The topic of childhood happiness also cropped up in discussion and one participant said wistfully, ‘I wonder when it is that little boys stop skipping?’ (I’m pleased to say that this prompted a quick skip around the room from some of the grown-up boys – and girls – there).  I thought of another workshop I facilitated last month, where two members of the group said firmly, ‘I don’t want to grow up’.  I’ve heard other people say this too, and guess they must associate growing up with taking on a burden of responsibilities and leaving behind the playfulness of childhood.  But who makes the rules?  Can we grow up and still have fun?  If Cumbria Coaching Network‘s own laughter coach Keith Adams of Laughter Aspirations is anything to by, the answer’s yes – I’m sure Keith won’t mind me saying that although he may not be so young in years, he’s living proof that a daily dose of silliness keeps you young at heart.  As George Bernard Shaw said, “We don’t stop playing because we grow old; we grow old because we stop playing.”

Keith leading a laughter walk through the puddles

So I’ve raised a few questions here and would love to know what you think.  How would your life be if you didn’t have to earn happiness? (Clue: you don’t!)  How do you follow your joy?  How much happiness, fun and laughter are adults allowed?  (Think big!)  And when it comes to business coaching, is happiness a dirty word?  Please share your ideas below!

4 thoughts on “More Reflections on Coaching Happiness

  1. Whoo!
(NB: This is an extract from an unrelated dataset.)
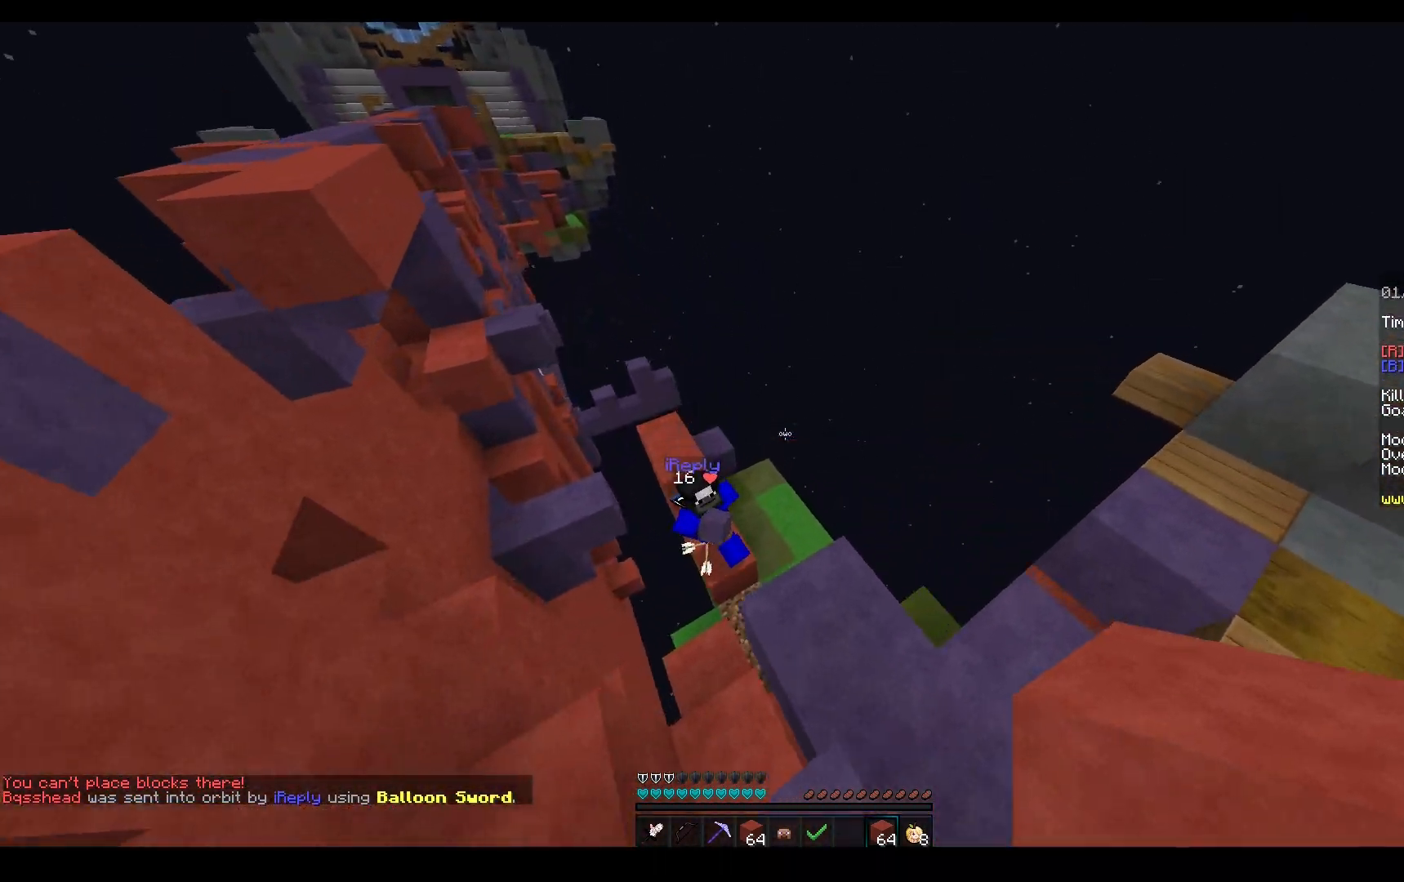
{"keys": ["w"], "mouse": ["left"], "events": [[300, "a", "down"], [300, "mouse_left", "down"], [317, "d", "up"], [400, "a", "up"], [483, "s", "up"], [500, "w", "down"]]}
Lovely to get a mention in Kay’s Blog. Laughter therapists will tell you that motion creates emotion. Actors fake emotions by acting out sadness and often feel sick afterwards. So if you are willing to act happy, it’ll make you healthy. George Bernard Shaw hit the nail on the head. I’m 71 years young on 4th November and love a daily dose of silliness. Oh! Silly birthday cards welcome!

  2. Really interesting article and so true. Happiness is like a guilty word…we shouldn’t feel happy in times of economic depression, unemployment, etc. etc. What we should do and what we do are, of course, totally different things as can be seen time and time again with the growing popularity of comedians with sell-out stadium tours. Everyone wants to laugh and be happy. And that’s from someone who watched a Time Vine DVD last night – now that is silly big-style…. particularly ‘Flag Hippo’.